I was surprised too. I think it's an exciting development :)
At rapid time controls, it seems like we could maybe go even against Magnus with knight odds? If not Magnus, perhaps other high-rated GMs.
There was a match with the most recently updated LeelaKnightOdds and GM Alex Lenderman but I don't recall the score exactly. EDIT: which was 19-3-2 win draw loss.
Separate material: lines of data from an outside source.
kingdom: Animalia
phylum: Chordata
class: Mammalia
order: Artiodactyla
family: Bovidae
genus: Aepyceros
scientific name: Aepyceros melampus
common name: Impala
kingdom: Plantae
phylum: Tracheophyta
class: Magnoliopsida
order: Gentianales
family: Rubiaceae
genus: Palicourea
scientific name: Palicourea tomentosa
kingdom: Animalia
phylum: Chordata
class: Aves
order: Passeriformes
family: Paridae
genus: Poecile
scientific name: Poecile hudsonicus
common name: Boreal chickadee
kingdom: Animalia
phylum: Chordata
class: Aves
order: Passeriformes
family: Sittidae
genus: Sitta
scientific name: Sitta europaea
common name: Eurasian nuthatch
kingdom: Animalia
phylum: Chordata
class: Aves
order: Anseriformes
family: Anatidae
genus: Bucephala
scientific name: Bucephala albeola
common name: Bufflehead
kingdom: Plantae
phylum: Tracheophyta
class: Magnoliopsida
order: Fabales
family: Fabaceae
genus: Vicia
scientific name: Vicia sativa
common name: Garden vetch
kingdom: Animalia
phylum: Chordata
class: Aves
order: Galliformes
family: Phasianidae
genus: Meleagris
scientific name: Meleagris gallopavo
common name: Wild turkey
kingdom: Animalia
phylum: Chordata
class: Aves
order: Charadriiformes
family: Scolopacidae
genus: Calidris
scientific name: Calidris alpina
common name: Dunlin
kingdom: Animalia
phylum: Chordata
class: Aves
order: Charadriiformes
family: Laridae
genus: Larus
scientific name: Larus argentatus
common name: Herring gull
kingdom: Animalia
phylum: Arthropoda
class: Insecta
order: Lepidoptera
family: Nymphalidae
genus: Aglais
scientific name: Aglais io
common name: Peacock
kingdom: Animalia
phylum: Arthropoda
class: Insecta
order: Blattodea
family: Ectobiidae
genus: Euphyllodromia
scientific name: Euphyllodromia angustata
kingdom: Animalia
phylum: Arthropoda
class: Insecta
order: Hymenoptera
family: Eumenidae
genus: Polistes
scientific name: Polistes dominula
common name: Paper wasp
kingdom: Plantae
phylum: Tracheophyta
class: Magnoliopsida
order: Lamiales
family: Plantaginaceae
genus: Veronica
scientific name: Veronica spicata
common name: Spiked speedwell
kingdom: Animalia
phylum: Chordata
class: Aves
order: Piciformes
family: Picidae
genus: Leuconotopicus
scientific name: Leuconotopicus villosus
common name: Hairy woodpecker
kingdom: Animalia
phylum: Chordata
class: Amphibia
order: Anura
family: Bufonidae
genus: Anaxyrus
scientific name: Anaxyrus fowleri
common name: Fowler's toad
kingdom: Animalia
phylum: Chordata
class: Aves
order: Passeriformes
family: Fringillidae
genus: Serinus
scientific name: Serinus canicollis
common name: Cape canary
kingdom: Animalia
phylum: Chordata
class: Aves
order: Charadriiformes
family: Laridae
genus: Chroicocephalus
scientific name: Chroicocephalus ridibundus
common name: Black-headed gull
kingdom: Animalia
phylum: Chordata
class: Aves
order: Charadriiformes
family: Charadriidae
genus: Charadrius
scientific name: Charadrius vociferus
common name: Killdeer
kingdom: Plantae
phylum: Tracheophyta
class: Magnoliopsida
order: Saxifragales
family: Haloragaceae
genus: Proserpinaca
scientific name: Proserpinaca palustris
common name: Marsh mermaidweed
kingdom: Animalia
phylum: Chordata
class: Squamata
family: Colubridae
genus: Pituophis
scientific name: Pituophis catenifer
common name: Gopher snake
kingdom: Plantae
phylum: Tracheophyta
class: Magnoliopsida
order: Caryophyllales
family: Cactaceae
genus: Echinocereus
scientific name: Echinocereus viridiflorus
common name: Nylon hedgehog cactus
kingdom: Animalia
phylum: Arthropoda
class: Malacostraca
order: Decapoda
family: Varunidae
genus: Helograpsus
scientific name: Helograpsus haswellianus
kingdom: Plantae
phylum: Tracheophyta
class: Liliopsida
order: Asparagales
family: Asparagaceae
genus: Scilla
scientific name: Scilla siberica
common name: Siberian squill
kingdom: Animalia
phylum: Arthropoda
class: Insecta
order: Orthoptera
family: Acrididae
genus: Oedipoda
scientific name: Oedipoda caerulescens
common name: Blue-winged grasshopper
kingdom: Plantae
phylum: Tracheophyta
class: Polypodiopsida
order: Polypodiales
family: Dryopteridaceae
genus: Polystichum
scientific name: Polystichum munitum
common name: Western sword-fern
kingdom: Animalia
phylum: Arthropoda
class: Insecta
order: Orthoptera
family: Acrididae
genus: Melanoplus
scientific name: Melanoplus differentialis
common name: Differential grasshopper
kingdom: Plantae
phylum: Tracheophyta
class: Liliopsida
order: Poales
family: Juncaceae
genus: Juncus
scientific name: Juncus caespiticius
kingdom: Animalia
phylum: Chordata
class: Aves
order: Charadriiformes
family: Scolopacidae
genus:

This is something lc and gwern discussed in the comments here, but now we have clear evidence this is only true for Nash solvers (all typical engines like SF, Lc0, etc.). LeelaQueenOdds, which trained exploitatively against a model of top human players (FM+), is around 2k to 2.9k lichess elo depending on the time controls, so it completely trounces 1.6k elo players (especially 1.2k elo players as another commenter has suggested the author actually is). See: https://marcogio9.github.io/LeelaQueenOdds-Leaderboard/
Nash solvers are far too conservative and expect perfect play out of their opponents, hence give up most meaningful attacking chances in odds games. Exploitative models like LQO instead assume their opponents play like strong humans (good but imperfect) and do extremely well, despite a completely crushing material disadvantage. As some have noted, this is possible even with chess being a super sterile/simple environment relative to real life.
I speculate that the experiment from this post only yielded the results it did because Nash is a poor solution concept when one side is hopelessly disadvantaged under optimal play from both sides, and queen odds fall deep into that category.